A l’horizon, rien de rassurant pour la Tunisie sur le plan politique. Car chacun des trois projets en concurrence -portés respectivement par Ennahdha, Kaïs Saïed et le Parti destourien libre- inquiète pour des raisons différentes. Et, de ce fait, ne peut emporter l’adhésion d’un nombre suffisant de Tunisiens susceptible de permettre la stabilisation de la vie politique autour d’un gouvernement majoritaire.

Où va la Tunisie ? Cette question à laquelle les Tunisiens sont habitués depuis des années ne n’est jamais posée avec autant d’acuité qu’aujourd’hui. Car l’avenir du pays n’a jamais été aussi incertain et, même, aussi inquiétant qu’il l’est depuis quelques mois.

Au cours des huit années écoulées, les Tunisiens, ou une partie d’entre eux, ont pu nourrir un soupçon d’espoir motivé et porté par un semblant de projet. En octobre 2011, 1,5 million de Tunisiens ont misé sur Ennahdha -complétée et renforcée par les 600 000 voix remportées par ses deux alliés et autres membres de la Troïka (le Congrès Pour la République, et le Forum Démocratique pour le Travail et les Libertés).
===============
Questions d'étude -
a: Relevez tous les partis politiques nommés dans l'extrait sur la vie politique tunisienne.
b: Veuillez reprendre l'extrait sur la vie politique tunisienne et le poursuivre à partir de sa dernière phrase.
===============
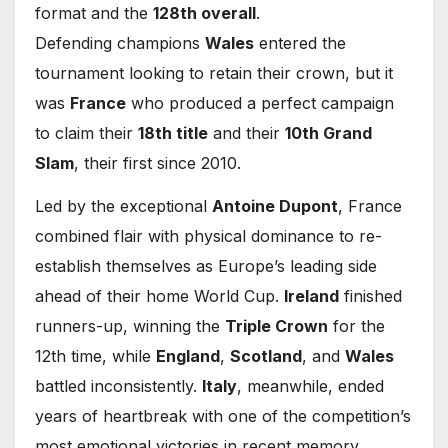
format and the
128th overall
.
Defending champions
Wales
entered the
tournament looking to retain their crown, but it
was
France
who produced a perfect campaign
to claim their
18th title
and their
10th Grand
Slam
, their first since 2010.
Led by the exceptional
Antoine Dupont
, France
combined flair with physical dominance to re-
establish themselves as Europe’s leading side
ahead of their home World Cup.
Ireland
finished
runners-up, winning the
Triple Crown
for the
12th time, while
England
,
Scotland
, and
Wales
battled inconsistently.
Italy
, meanwhile, ended
years of heartbreak with one of the competition’s
most emotional victories in recent memory.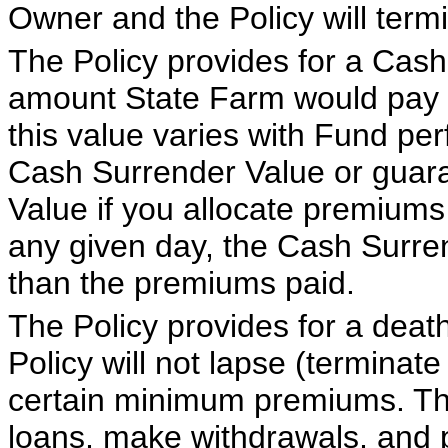
Owner and the Policy will term
The Policy provides for a Cash
amount State Farm would pay i
this value varies with Fund pe
Cash Surrender Value or gua
Value if you allocate premiums
any given day, the Cash Surre
than the premiums paid.
The Policy provides for a deat
Policy will not lapse (terminat
certain minimum premiums. The
loans, make withdrawals, and p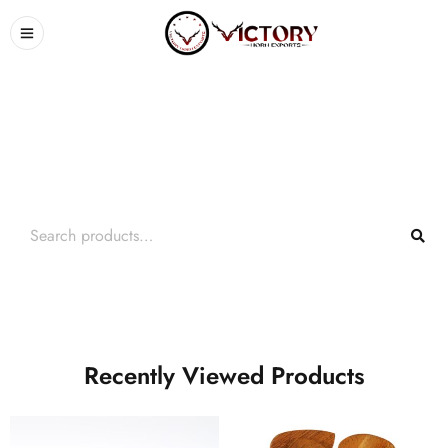
Search What You Need
Over +2000 Product In Store
Recently Viewed Products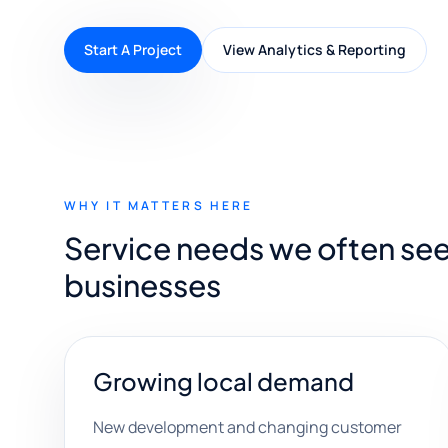
Start A Project
View Analytics & Reporting
WHY IT MATTERS HERE
Service needs we often see
businesses
Growing local demand
New development and changing customer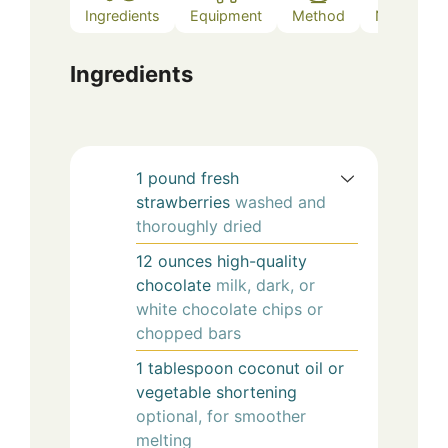
Ingredients
Equipment
Method
Notes
Ingredients
1
pound
fresh
strawberries
washed and
thoroughly dried
12
ounces
high-quality
chocolate
milk, dark, or
white chocolate chips or
chopped bars
1
tablespoon
coconut oil or
vegetable shortening
optional, for smoother
melting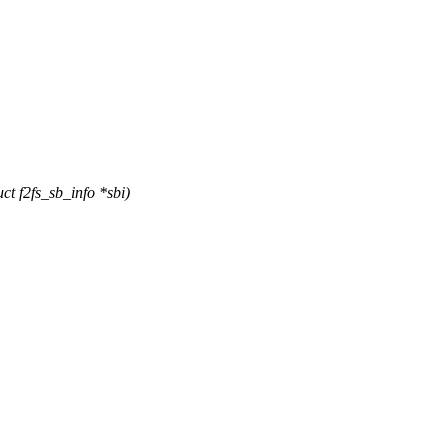
t f2fs_sb_info *sbi)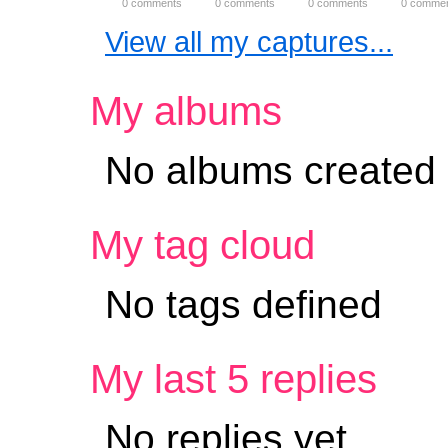
0 comments
0 comments
0 comments
0 comme
View all my captures...
My albums
No albums created
My tag cloud
No tags defined
My last 5 replies
No replies yet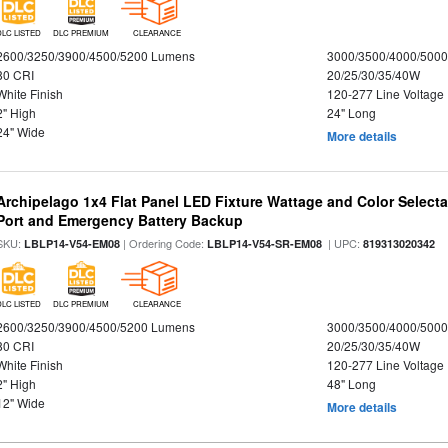
DLC LISTED
DLC PREMIUM
CLEARANCE
2600/3250/3900/4500/5200 Lumens
3000/3500/4000/5000
80 CRI
20/25/30/35/40W
White Finish
120-277 Line Voltage
2" High
24" Long
24" Wide
More details
Archipelago 1x4 Flat Panel LED Fixture Wattage and Color Select
Port and Emergency Battery Backup
SKU:
| Ordering Code:
| UPC:
LBLP14-V54-EM08
LBLP14-V54-SR-EM08
819313020342
DLC LISTED
DLC PREMIUM
CLEARANCE
2600/3250/3900/4500/5200 Lumens
3000/3500/4000/5000
80 CRI
20/25/30/35/40W
White Finish
120-277 Line Voltage
2" High
48" Long
12" Wide
More details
===============
Réponses aux consignes -
a: Ennahdha, le Parti destourien libre, le Congrès Pour la République, le Forum Démocratique pour le Travail et les Libertés

b:
Trois ans plus tard, une partie de ces Tunisiens -ceux qui ont voté pour le parti Ennahdha sans être nahdhaouis ni même islamistes- avec d’autres, soit un total de 1,2 million, ont reporté leurs espoirs sur feu Béji Caïd Essebsi, élu à la présidence de la République, et son nouveau parti, Nidaa Tounes, arrivé premier aux élections législatives (86 sièges) devant Ennahdha (69 sièges).

Malheureusement, tout comme le premier, le second pari des Tunisiens s’est avéré décevant. Ces deux déceptions ont tout naturellement -la nature politique ayant horreur à la fois du vide et des échecs- fait le lit de la spectaculaire élection de Kaïs Saïed à la présidentielle de 2019, avec 2,7 millions de voix (72,71%), loin devant son challenger Nabil Karoui (1 million de voix, 27,29%).

Sept mois après le double scrutin de novembre-décembre 2019, dont les Tunisiens attendaient une clarification et une stabilisation du jeu politique, on n’a ni l’une ni l’autre. La scène politique est plus confuse que jamais. Avec trois forces qui s’affrontent et qui sont sur des trajectoires différentes.

La première, le Parti destourien libre (PDL) d’Abir Moussi, qui est en pleine ascension. La deuxième, le président Kaïs Saïed et la nébuleuse qui l’entoure et le soutien, semble encore dominante.

Les derniers sondages donnent le PDL vainqueurs si des élections avaient lieu aujourd’hui, et le président Saïed toujours en pole position malgré une très nette baisse par rapport à son score de la présidentielles (46% contre 72,71%).

Enfin, la troisième, Ennahdha, est clairement sur le déclin. D’après le dernier sondage d’Emrhod Consulting, le parti islamiste ne remporterait que 23% des voix si des législatives étaient organisées aujourd’hui -une avancée par rapport au scrutin de 2019 (19,63%) mais qui ne suffit pas à combler l’écart avec le PDL (28%).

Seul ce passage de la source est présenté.